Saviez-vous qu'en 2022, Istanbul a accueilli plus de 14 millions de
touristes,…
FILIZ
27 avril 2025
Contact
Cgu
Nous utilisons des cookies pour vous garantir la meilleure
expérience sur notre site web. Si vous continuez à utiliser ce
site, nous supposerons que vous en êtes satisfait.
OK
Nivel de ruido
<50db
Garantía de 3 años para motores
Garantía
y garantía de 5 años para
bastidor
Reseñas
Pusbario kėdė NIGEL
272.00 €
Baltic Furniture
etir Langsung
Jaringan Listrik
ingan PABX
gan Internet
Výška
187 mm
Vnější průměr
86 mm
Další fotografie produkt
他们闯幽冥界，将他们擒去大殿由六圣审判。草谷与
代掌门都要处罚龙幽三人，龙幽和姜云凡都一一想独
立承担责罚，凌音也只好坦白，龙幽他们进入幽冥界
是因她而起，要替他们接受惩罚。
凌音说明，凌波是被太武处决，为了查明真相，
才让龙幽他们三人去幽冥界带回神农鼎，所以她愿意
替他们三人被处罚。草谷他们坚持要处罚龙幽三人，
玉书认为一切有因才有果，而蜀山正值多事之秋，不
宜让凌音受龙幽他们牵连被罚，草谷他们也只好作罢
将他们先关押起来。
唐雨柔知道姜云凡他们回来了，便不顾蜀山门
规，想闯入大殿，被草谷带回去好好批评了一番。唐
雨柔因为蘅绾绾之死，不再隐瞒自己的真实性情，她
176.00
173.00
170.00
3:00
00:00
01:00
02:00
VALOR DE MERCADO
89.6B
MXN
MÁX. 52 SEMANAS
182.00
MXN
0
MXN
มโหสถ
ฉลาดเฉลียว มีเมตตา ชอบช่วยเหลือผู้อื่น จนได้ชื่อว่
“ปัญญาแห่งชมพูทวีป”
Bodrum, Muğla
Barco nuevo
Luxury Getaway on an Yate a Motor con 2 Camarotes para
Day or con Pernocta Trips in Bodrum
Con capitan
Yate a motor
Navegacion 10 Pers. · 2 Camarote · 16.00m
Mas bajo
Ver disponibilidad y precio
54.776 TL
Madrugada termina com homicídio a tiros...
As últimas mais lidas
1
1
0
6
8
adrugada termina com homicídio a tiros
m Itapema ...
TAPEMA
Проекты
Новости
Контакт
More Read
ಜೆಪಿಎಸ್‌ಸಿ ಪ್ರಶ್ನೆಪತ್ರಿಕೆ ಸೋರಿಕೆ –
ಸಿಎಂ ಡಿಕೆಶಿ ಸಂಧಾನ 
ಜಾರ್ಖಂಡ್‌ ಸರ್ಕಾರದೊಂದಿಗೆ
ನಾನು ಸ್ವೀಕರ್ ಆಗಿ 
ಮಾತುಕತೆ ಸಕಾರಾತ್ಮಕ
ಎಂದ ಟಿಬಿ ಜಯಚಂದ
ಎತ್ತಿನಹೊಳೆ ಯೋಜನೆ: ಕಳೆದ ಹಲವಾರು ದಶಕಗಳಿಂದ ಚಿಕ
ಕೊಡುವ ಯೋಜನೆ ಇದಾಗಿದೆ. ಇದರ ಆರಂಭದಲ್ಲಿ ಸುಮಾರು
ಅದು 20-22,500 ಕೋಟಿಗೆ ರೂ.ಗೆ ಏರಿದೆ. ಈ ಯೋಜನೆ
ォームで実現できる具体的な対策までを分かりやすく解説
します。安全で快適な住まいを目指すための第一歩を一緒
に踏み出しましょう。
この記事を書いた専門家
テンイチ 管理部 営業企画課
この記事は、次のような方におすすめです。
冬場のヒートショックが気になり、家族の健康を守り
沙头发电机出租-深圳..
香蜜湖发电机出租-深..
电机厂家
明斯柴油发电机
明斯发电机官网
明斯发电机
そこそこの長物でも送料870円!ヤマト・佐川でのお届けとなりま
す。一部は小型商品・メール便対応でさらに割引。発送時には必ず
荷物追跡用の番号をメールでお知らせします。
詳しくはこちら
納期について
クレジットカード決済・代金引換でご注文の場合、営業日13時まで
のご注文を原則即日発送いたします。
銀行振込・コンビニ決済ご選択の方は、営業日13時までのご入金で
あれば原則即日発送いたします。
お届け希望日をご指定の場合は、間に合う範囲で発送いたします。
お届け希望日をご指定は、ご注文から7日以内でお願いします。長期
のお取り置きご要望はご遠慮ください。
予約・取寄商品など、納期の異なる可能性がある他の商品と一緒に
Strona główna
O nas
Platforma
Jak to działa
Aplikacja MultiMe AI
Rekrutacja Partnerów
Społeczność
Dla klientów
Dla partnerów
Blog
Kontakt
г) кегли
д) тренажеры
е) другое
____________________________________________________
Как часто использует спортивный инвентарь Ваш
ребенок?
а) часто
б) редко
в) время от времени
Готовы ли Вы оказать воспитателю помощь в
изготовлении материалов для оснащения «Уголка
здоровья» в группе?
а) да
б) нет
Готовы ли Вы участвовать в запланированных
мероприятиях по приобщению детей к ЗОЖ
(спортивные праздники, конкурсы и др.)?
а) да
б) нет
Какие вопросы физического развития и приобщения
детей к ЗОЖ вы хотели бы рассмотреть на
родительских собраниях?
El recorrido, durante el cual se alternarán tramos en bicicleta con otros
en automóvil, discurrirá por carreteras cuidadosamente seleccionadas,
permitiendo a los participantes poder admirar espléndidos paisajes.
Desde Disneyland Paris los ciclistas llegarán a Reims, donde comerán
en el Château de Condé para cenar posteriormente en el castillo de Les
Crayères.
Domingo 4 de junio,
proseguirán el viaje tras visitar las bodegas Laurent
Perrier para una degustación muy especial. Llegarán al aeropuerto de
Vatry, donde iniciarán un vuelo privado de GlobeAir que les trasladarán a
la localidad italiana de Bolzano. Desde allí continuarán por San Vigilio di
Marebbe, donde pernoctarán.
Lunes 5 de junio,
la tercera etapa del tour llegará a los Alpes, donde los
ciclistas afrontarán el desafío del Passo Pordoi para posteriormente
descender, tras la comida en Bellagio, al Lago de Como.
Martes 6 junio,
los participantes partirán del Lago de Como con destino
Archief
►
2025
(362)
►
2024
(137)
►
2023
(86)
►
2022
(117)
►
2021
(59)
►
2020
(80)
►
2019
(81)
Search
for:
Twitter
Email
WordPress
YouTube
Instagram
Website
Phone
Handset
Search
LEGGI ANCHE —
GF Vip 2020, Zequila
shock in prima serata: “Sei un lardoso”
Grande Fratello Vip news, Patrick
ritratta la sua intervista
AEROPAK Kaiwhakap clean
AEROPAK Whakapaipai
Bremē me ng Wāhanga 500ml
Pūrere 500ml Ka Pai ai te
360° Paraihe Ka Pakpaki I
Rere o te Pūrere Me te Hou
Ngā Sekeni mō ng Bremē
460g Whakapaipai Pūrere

━━━━━━

## About this task
Reproduce all the items above, changing every occurrence of "MXN" to "USD" and leaving all other text unchanged.

## Task solution
Saviez-vous qu'en 2022, Istanbul a accueilli plus de 14 millions de
touristes,…
FILIZ
27 avril 2025
Contact
Cgu
Nous utilisons des cookies pour vous garantir la meilleure
expérience sur notre site web. Si vous continuez à utiliser ce
site, nous supposerons que vous en êtes satisfait.
OK
Nivel de ruido
<50db
Garantía de 3 años para motores
Garantía
y garantía de 5 años para
bastidor
Reseñas
Pusbario kėdė NIGEL
272.00 €
Baltic Furniture
etir Langsung
Jaringan Listrik
ingan PABX
gan Internet
Výška
187 mm
Vnější průměr
86 mm
Další fotografie produkt
他们闯幽冥界，将他们擒去大殿由六圣审判。草谷与
代掌门都要处罚龙幽三人，龙幽和姜云凡都一一想独
立承担责罚，凌音也只好坦白，龙幽他们进入幽冥界
是因她而起，要替他们接受惩罚。
凌音说明，凌波是被太武处决，为了查明真相，
才让龙幽他们三人去幽冥界带回神农鼎，所以她愿意
替他们三人被处罚。草谷他们坚持要处罚龙幽三人，
玉书认为一切有因才有果，而蜀山正值多事之秋，不
宜让凌音受龙幽他们牵连被罚，草谷他们也只好作罢
将他们先关押起来。
唐雨柔知道姜云凡他们回来了，便不顾蜀山门
规，想闯入大殿，被草谷带回去好好批评了一番。唐
雨柔因为蘅绾绾之死，不再隐瞒自己的真实性情，她
176.00
173.00
170.00
3:00
00:00
01:00
02:00
VALOR DE MERCADO
89.6B
USD
MÁX. 52 SEMANAS
182.00
USD
0
USD
มโหสถ
ฉลาดเฉลียว มีเมตตา ชอบช่วยเหลือผู้อื่น จนได้ชื่อว่
“ปัญญาแห่งชมพูทวีป”
Bodrum, Muğla
Barco nuevo
Luxury Getaway on an Yate a Motor con 2 Camarotes para
Day or con Pernocta Trips in Bodrum
Con capitan
Yate a motor
Navegacion 10 Pers. · 2 Camarote · 16.00m
Mas bajo
Ver disponibilidad y precio
54.776 TL
Madrugada termina com homicídio a tiros...
As últimas mais lidas
1
1
0
6
8
adrugada termina com homicídio a tiros
m Itapema ...
TAPEMA
Проекты
Новости
Контакт
More Read
ಜೆಪಿಎಸ್‌ಸಿ ಪ್ರಶ್ನೆಪತ್ರಿಕೆ ಸೋರಿಕೆ –
ಸಿಎಂ ಡಿಕೆಶಿ ಸಂಧಾನ 
ಜಾರ್ಖಂಡ್‌ ಸರ್ಕಾರದೊಂದಿಗೆ
ನಾನು ಸ್ವೀಕರ್ ಆಗಿ 
ಮಾತುಕತೆ ಸಕಾರಾತ್ಮಕ
ಎಂದ ಟಿಬಿ ಜಯಚಂದ
ಎತ್ತಿನಹೊಳೆ ಯೋಜನೆ: ಕಳೆದ ಹಲವಾರು ದಶಕಗಳಿಂದ ಚಿಕ
ಕೊಡುವ ಯೋಜನೆ ಇದಾಗಿದೆ. ಇದರ ಆರಂಭದಲ್ಲಿ ಸುಮಾರು
ಅದು 20-22,500 ಕೋಟಿಗೆ ರೂ.ಗೆ ಏರಿದೆ. ಈ ಯೋಜನೆ
ォームで実現できる具体的な対策までを分かりやすく解説
します。安全で快適な住まいを目指すための第一歩を一緒
に踏み出しましょう。
この記事を書いた専門家
テンイチ 管理部 営業企画課
この記事は、次のような方におすすめです。
冬場のヒートショックが気になり、家族の健康を守り
沙头发电机出租-深圳..
香蜜湖发电机出租-深..
电机厂家
明斯柴油发电机
明斯发电机官网
明斯发电机
そこそこの長物でも送料870円!ヤマト・佐川でのお届けとなりま
す。一部は小型商品・メール便対応でさらに割引。発送時には必ず
荷物追跡用の番号をメールでお知らせします。
詳しくはこちら
納期について
クレジットカード決済・代金引換でご注文の場合、営業日13時まで
のご注文を原則即日発送いたします。
銀行振込・コンビニ決済ご選択の方は、営業日13時までのご入金で
あれば原則即日発送いたします。
お届け希望日をご指定の場合は、間に合う範囲で発送いたします。
お届け希望日をご指定は、ご注文から7日以内でお願いします。長期
のお取り置きご要望はご遠慮ください。
予約・取寄商品など、納期の異なる可能性がある他の商品と一緒に
Strona główna
O nas
Platforma
Jak to działa
Aplikacja MultiMe AI
Rekrutacja Partnerów
Społeczność
Dla klientów
Dla partnerów
Blog
Kontakt
г) кегли
д) тренажеры
е) другое
____________________________________________________
Как часто использует спортивный инвентарь Ваш
ребенок?
а) часто
б) редко
в) время от времени
Готовы ли Вы оказать воспитателю помощь в
изготовлении материалов для оснащения «Уголка
здоровья» в группе?
а) да
б) нет
Готовы ли Вы участвовать в запланированных
мероприятиях по приобщению детей к ЗОЖ
(спортивные праздники, конкурсы и др.)?
а) да
б) нет
Какие вопросы физического развития и приобщения
детей к ЗОЖ вы хотели бы рассмотреть на
родительских собраниях?
El recorrido, durante el cual se alternarán tramos en bicicleta con otros
en automóvil, discurrirá por carreteras cuidadosamente seleccionadas,
permitiendo a los participantes poder admirar espléndidos paisajes.
Desde Disneyland Paris los ciclistas llegarán a Reims, donde comerán
en el Château de Condé para cenar posteriormente en el castillo de Les
Crayères.
Domingo 4 de junio,
proseguirán el viaje tras visitar las bodegas Laurent
Perrier para una degustación muy especial. Llegarán al aeropuerto de
Vatry, donde iniciarán un vuelo privado de GlobeAir que les trasladarán a
la localidad italiana de Bolzano. Desde allí continuarán por San Vigilio di
Marebbe, donde pernoctarán.
Lunes 5 de junio,
la tercera etapa del tour llegará a los Alpes, donde los
ciclistas afrontarán el desafío del Passo Pordoi para posteriormente
descender, tras la comida en Bellagio, al Lago de Como.
Martes 6 junio,
los participantes partirán del Lago de Como con destino
Archief
►
2025
(362)
►
2024
(137)
►
2023
(86)
►
2022
(117)
►
2021
(59)
►
2020
(80)
►
2019
(81)
Search
for:
Twitter
Email
WordPress
YouTube
Instagram
Website
Phone
Handset
Search
LEGGI ANCHE —
GF Vip 2020, Zequila
shock in prima serata: “Sei un lardoso”
Grande Fratello Vip news, Patrick
ritratta la sua intervista
AEROPAK Kaiwhakap clean
AEROPAK Whakapaipai
Bremē me ng Wāhanga 500ml
Pūrere 500ml Ka Pai ai te
360° Paraihe Ka Pakpaki I
Rere o te Pūrere Me te Hou
Ngā Sekeni mō ng Bremē
460g Whakapaipai Pūrere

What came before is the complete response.